El TSJ considera que para poder otorgar la licencia municipal de obras, el parque de energia eolica debe estar previsto como sistema general por el Plan General de ordenación urbana y no admite el argumento de la defensa y de expertos consultados por EXPANSIÓN de que basta con que sea un suelo no urbanizable o rural no protegido en el que se pueden llevar a cabo actuaciones de interés público como prevé el texto refundido de la Ley de Urbanismo de Cataluña. Los expertos consultados instan a la Administración a “acompañar su entusiasmo por las energías renovables” de cambios normativos que aclaren cuestiones como la que echa por tierra el TSJ.

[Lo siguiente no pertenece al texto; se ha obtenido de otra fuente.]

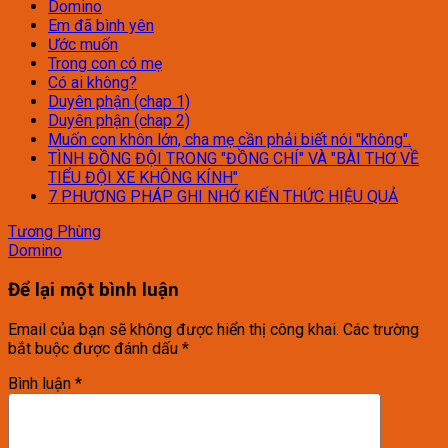
Domino
Em đã bình yên
Ước muốn
Trong con có mẹ
Có ai không?
Duyên phận (chap 1)
Duyên phận (chap 2)
Muốn con khôn lớn, cha mẹ cần phải biết nói "không".
TÌNH ĐỒNG ĐỘI TRONG "ĐỒNG CHÍ" VÀ "BÀI THƠ VỀ
TIỂU ĐỘI XE KHÔNG KÍNH"
7 PHƯƠNG PHÁP GHI NHỚ KIẾN THỨC HIỆU QUẢ
Tương Phùng
Domino
Để lại một bình luận
Email của bạn sẽ không được hiển thị công khai.
Các trường
bắt buộc được đánh dấu
*
Bình luận
*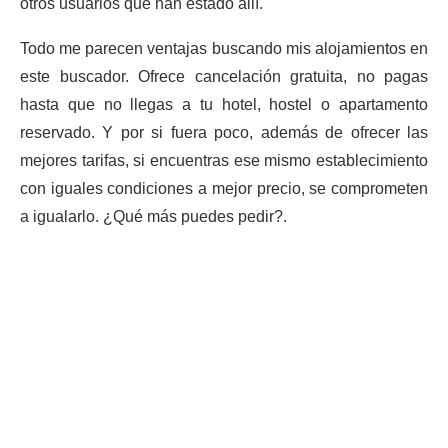
otros usuarios que han estado allí.
Todo me parecen ventajas buscando mis alojamientos en
este buscador. Ofrece cancelación gratuita, no pagas
hasta que no llegas a tu hotel, hostel o apartamento
reservado. Y por si fuera poco, además de ofrecer las
mejores tarifas, si encuentras ese mismo establecimiento
con iguales condiciones a mejor precio, se comprometen
a igualarlo. ¿Qué más puedes pedir?.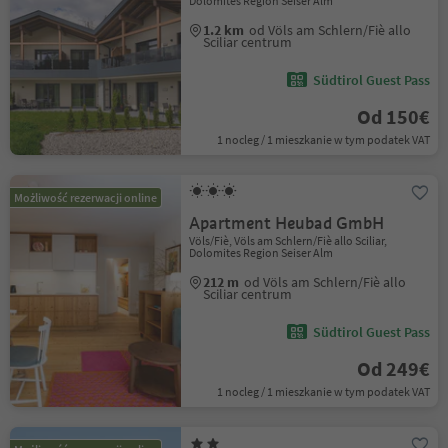
Dolomites Region Seiser Alm
1.2 km
od Völs am Schlern/Fiè allo
Sciliar centrum
Südtirol Guest Pass
Od 150€
1 nocleg / 1 mieszkanie w tym podatek VAT
Możliwość rezerwacji online
Apartment Heubad GmbH
Völs/Fiè, Völs am Schlern/Fiè allo Sciliar,
Dolomites Region Seiser Alm
212 m
od Völs am Schlern/Fiè allo
Sciliar centrum
Südtirol Guest Pass
Od 249€
1 nocleg / 1 mieszkanie w tym podatek VAT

El desarrollo de un parque de energia eolica necesita tres autorizaciones: la del Departamento de Industria de la Comunidad Autónoma, la licencia municipal de actividad –ambiental en Cataluña– y la licencia municipal de obras. El TSJ anula la autorización sectorial del Departamento de Industrial de la Generalitat porque considera que urbanísticamente no se puede autorizar la implantación de estas infraestructuras si no están previstas como Sistemas Generales por el Plan General del municipio.

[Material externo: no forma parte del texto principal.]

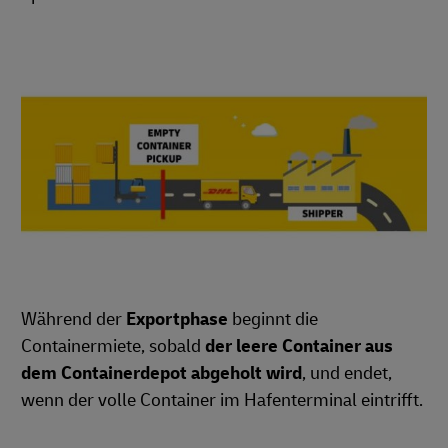
Während der
Exportphase
beginnt die
Containermiete, sobald
der leere Container aus
dem Containerdepot abgeholt wird
, und endet,
wenn der volle Container im Hafenterminal eintrifft.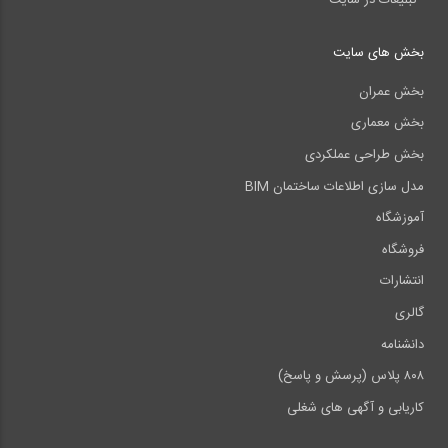
بخش های سایت
بخش عمران
بخش معماری
بخش طراحی عملکردی
مدل سازی اطلاعات ساختمان BIM
آموزشگاه
فروشگاه
انتشارات
گالری
دانشنامه
۸۰۸ پلاس (پرسش و پاسخ)
کاریابی و آگهی های شغلی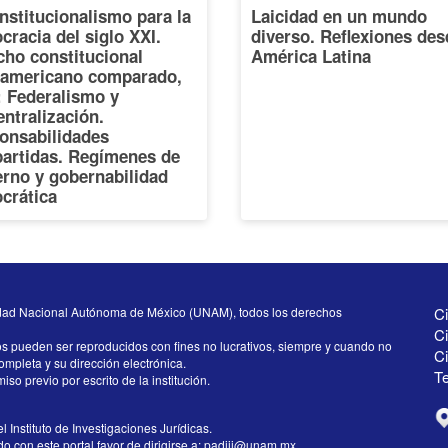
nstitucionalismo para la
Laicidad en un mundo
racia del siglo XXI.
diverso. Reflexiones des
cho constitucional
América Latina
oamericano comparado,
I: Federalismo y
ntralización.
onsabilidades
artidas. Regímenes de
erno y gobernabilidad
crática
dad Nacional Autónoma de México (UNAM), todos los derechos
Ci
Ci
os pueden ser reproducidos con fines no lucrativos, siempre y cuando no
C
completa y su dirección electrónica.
Te
iso previo por escrito de la institución.
l Instituto de Investigaciones Jurídicas.
 con este portal favor de dirigirse a:
padiij@unam.mx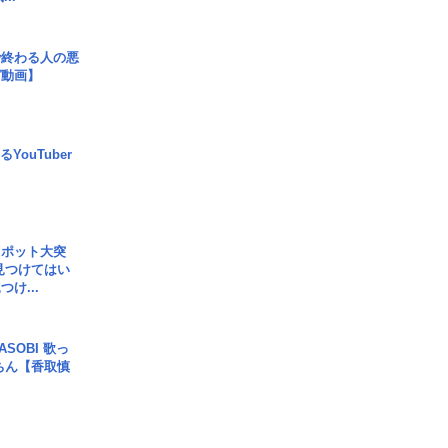
で終わる人の悪
ガ動画】
YouTuber
スポット大突
見つけてはい
け...
SOBI 歌っ
ちん【香取慎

Fuentes del sector explican que “en suelo rústico se pueden implantar infraestructuras” y recuerdan que las empresas “eligen municipios adecuados por sus condiciones de energia eolica”. Y lamentan que “la normativa urbanística vaya por detrás de la energética”.

Los demandantes, la Institució de Ponent per la Conservació i L’estudi de L’entorn Natural (Ipcena) y un particular, querían anular dos resoluciones de la Dirección General de Energía, Minas y Seguridad Industrial del Departamento de Trabajo e Industria de la Generalitat que autorizaban a Acciona a desarrollar los parque eólicos de Serra de Viloví y Serra del Tallat en Tarrés y Fulleda y Vallbona de les Monges y Passanant (Lérida), respectivamente.

Alegaban vulnerados varios principios –de participación ciudadana y de autonomía municipal; que el proyecto atenta contra el patrimonio histórico y artístico; que el Informe del viento incumple los requisitos; improcedencia de la Declaración de Impacto Ambiental; impugnación indirecta del Plan Territorial Sectorial de la implantación Ambiental de la Energía Eólica; obtención de la autorización mediante fraude de ley; improcedencia de la declaración de utilidad pública, y desviación de poder porque no concurre el interés general–.

El TSJ las desestima pero admite la incompatibilidad con el plan urbanístico. La Generalitat apuntaba que los parques se autorizaron en base al artículo 48 del texto refundido de la Ley de Urbanismo de Cataluña, y Acciona añadió que tenía la autorización de la Comisión de Urbanismo de Lérida para construir en suelo no urbanizable.

“La licencia de actividades debe ser previa o simultánea a la de obras –artículo 77.4 del Decreto 179/1995, de 13 de junio, por el que se aprueba el Reglamento de obras, actividades y servicios de las entidades locales–. Quizá en el presente caso, invirtiendo la necesidad de la licencia ambiental para con la de obras, se trata de poner de manifiesto una licencia de obras en suelo no urbanizable por la vía del artículo 48 de la Ley de Urbanismo de Cataluña, que de algún modo sustituya el certificado de aprovechamiento urbanístico”, señala el TSJ.

Pues bien, zanja, “los esfuerzos en dar por probado lo que es precisamente el objeto de prueba y que se ha abandonado no resultan procedentes [...] no se ha demostrado que concurra una certificación de compatibilidad urbanística ni una titulación de efectos urbanísticos”. A su juicio, “es el Plan General el que vertebra la estructura general del territorio y los Sistemas Generales”.
Y concluye el TSJ: “Relegar el examen de descartar ubicaciones y concretar la idónea según el planeamiento en liza a la iniciativa de un solicitante de licencias para el terreno que le interese es una hábil forma de reducir a la nada la potestad discrecional del planeamiento y el régimen y garantías que deben presidirlo para la debida fijación de los Sistemas, elementos determinantes del desarrollo urbano”.